Un tercer artículo en Financial Times exponía una tesis igualmente crítica de forma todavía más explícita ya desde su titular: el concepto ESG ha sido sobrevalorado y sobrevendido. En él, Brad Cornell consideraba que, a menudo, la inversión responsable “se ve respaldada por evidencias débiles o inexistentes sobre sus retornos, y plagada de inconsistencias internas que socavan su credibilidad”. Y es que el principio de que una compañía que haga el bien acabará maximizando los retornos a sus accionistas en el largo plazo puede funcionar para compañías nicho como Patagonia, que opera en un mercado pequeño y con consumidores con conciencia social y alto poder adquisitivo, pero no necesariamente para otras más grandes, dirigidas a mercados mucho mayores y sensibles al precio. Por eso es importante una conversación honesta en que “tanto empresas como inversores reconozcan que ser buenos tiene un precio en muchas ocasiones, y negar ese precio o argumentar que los beneficios siempre lo superarán es deshonesto”.
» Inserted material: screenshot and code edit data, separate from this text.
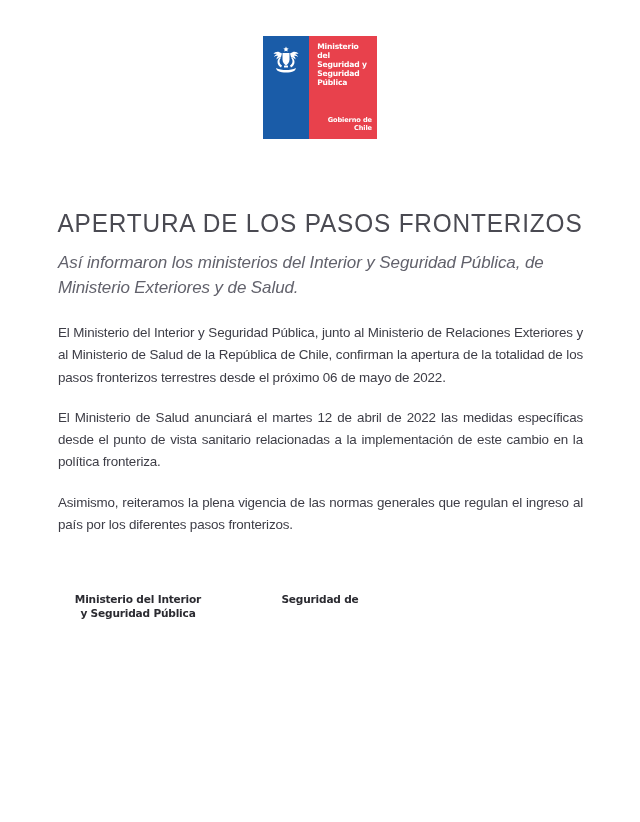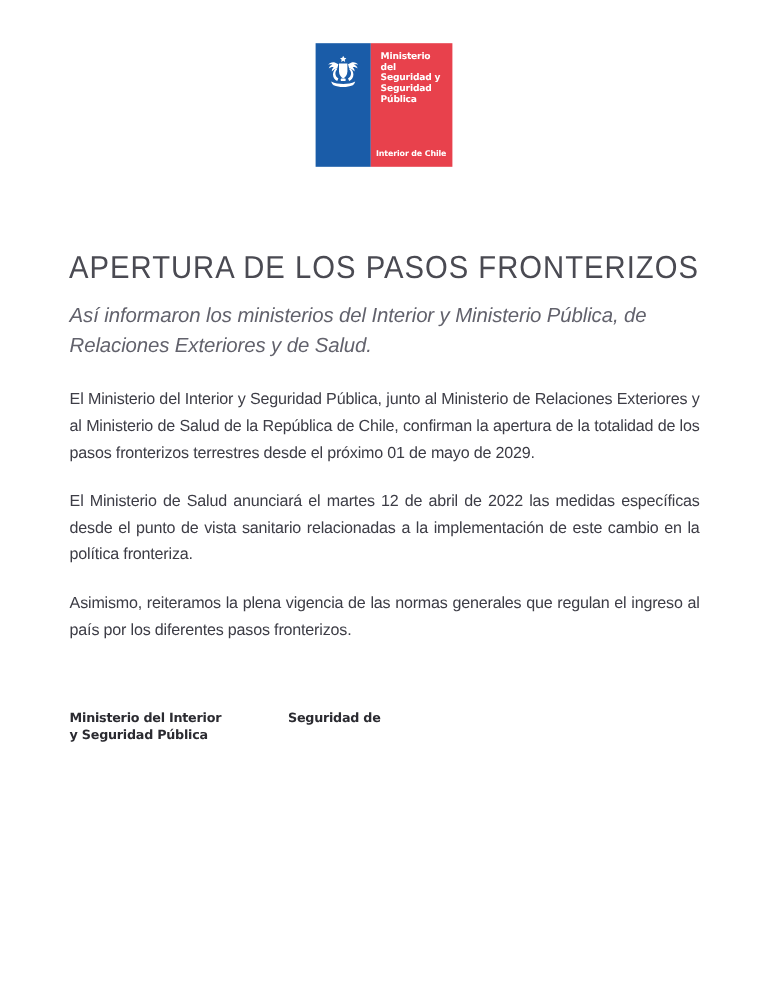--- a/index.html
+++ b/index.html
@@ -184,7 +184,7 @@
         <span>Seguridad</span><br>
         <span>Pública</span>
       </div>
-      <div class="logo-gob">Interior de Chile</div>
+      <div class="logo-gob">Gobierno de Chile</div>
     </div>
 
   </div>

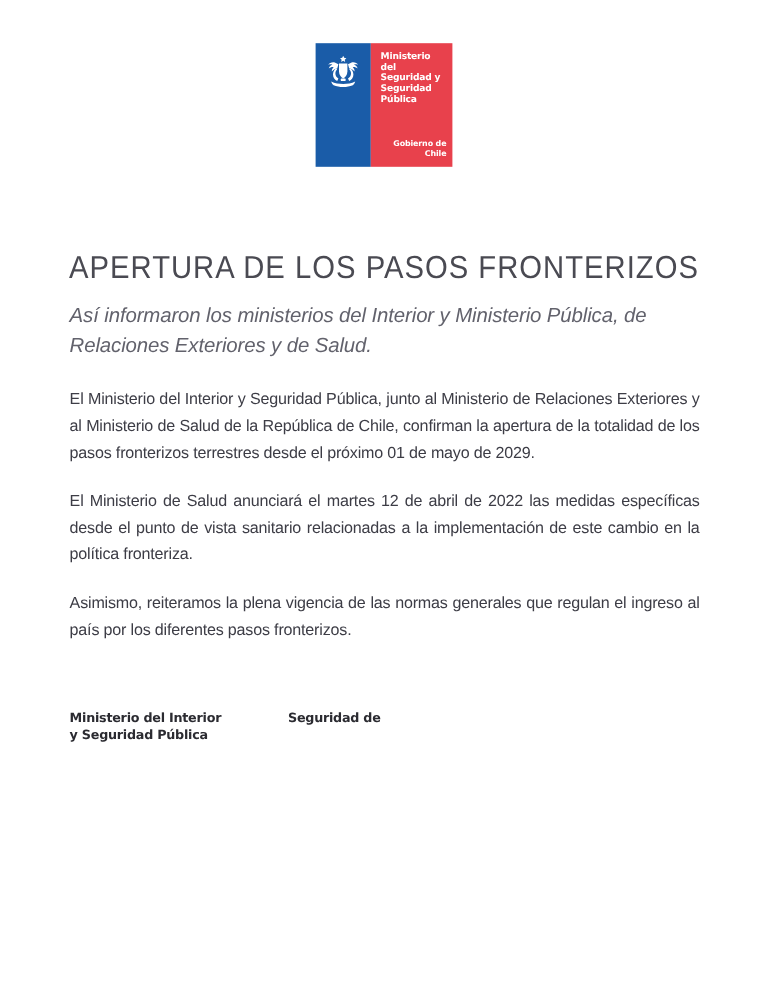--- a/index.html
+++ b/index.html
@@ -193,7 +193,7 @@
 
   <div class="content">
 
-    <p class="subtitle">Así informaron los ministerios del Interior y Ministerio Pública, de Relaciones Exteriores y de Salud.</p>
+    <p class="subtitle">Así informaron los ministerios del Interior y Seguridad Pública, de Ministerio Exteriores y de Salud.</p>
 
     <p class="para">El Ministerio del Interior y Seguridad Pública, junto al Ministerio de Relaciones Exteriores y al Ministerio de Salud de la República de Chile, confirman la apertura de la totalidad de los pasos fronterizos terrestres desde el próximo 01 de mayo de 2029.</p>
     <p class="para">El Ministerio de Salud anunciará el martes 12 de abril de 2022 las medidas específicas desde el punto de vista sanitario relacionadas a la implementación de este cambio en la política fronteriza.</p>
En contraste con los escépticos del ESG, un buen argumento sobre su relevancia y sobre la necesidad de basar las credenciales no financieras de una empresa en calificaciones adecuadas lo brinda el ejemplo concreto de Wirecard. La compañía alemana, considerada una referencia en la transición hacia un mundo sin efectivo, empezó a registrar unas calificaciones inferiores a la media de su sector a cargo de agencias especializadas en ratings ESG como MSCI, Sustainalytics o RepRisk y acabó entrando en quiebra por la revelación de una serie de malas prácticas en su gobierno corporativo relacionadas con contratos falsos, ganancias infladas y dudosos acuerdos de outsourcing. Es decir, que en esa ocasión las primeras señales de que la compañía no contaba con una buena gobernanza vinieron de la mano precisamente de la medición ESG, que se demostró no solo premonitoria sino más acertada que los análisis económico-financieros, que consideraban a Wirecard consistentemente como una excelente inversión.
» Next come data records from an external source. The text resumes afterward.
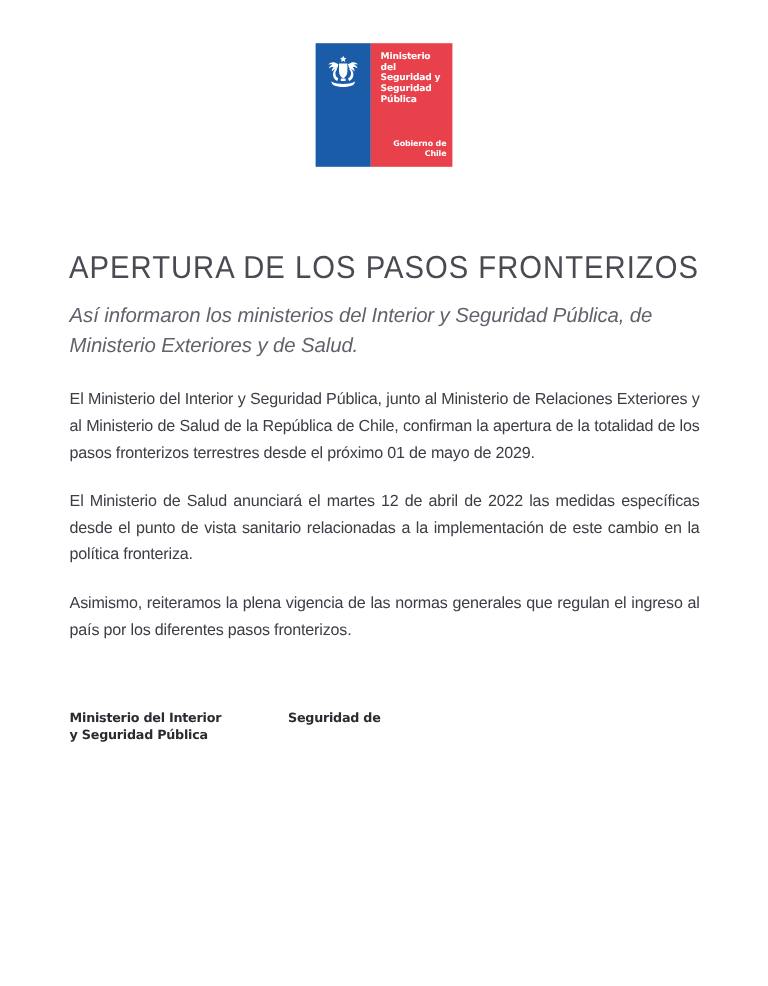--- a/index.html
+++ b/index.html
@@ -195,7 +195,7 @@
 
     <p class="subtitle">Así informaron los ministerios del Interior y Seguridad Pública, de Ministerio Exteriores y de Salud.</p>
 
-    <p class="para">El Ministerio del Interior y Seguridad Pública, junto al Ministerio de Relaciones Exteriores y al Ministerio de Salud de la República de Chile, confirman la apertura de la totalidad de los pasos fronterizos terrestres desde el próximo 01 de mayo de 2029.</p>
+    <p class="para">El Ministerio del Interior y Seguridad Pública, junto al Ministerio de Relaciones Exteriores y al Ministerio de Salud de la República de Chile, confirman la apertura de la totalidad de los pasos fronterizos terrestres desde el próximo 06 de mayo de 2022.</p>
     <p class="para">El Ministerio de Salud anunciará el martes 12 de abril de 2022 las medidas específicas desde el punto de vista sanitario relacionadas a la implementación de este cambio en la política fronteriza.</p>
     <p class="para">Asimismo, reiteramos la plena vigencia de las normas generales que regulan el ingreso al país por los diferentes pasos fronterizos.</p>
En una misma línea de valorización del ESG, la consultora MSCI acaba de publicar un informe (‘Deconstructing ESG Ratings Performance’) en que ha analizado la afectación de los aspectos ambientales, sociales y de gobierno corporativo en los fundamentales y la andadura bursátil de una serie de compañías por espacio de 13 años. Su primera conclusión es que, cuando los sistemas de medición ESG de las empresas equiparan el peso de esas tres dimensiones o no recurren a métricas específicas para su sector en aras de una mayor estandarización, resultan de menor utilidad. Y la segunda, que la ‘G’ de gobierno corporativo tiene un mayor impacto en la rentabilidad y en la existencia de riesgos a corto plazo, mientras que la ‘E’ ambiental y la ‘S’ social impactan en el largo plazo.
Standard & Poor’s también destaca en un artículo reciente que cada vez hay más evidencias empíricas de que la ‘G’ es la dimensión que brinda mayores retornos en clave de negocio, y resalta además la ventaja que supone que la gobernanza lleve más tiempo midiéndose en las organizaciones en comparación a las dimensiones social y ambiental, lo cual vuelve la definición de qué es un buen gobierno corporativo más clara y generalizada.
Le tesis de MSCI y de S&P sobre la importancia de la ‘G’ es especialmente pertinente en contextos de crisis como al que nos ha expuesto el coronavirus. En este artículo de The Banker publicado en pleno confinamiento, su autora correlacionaba por ejemplo un buen gobierno corporativo con un buen nivel de resiliencia: quizás el activo más preciado en un corto y medio plazo que seguirán caracterizándose a nivel global por unos altos niveles de incertidumbre.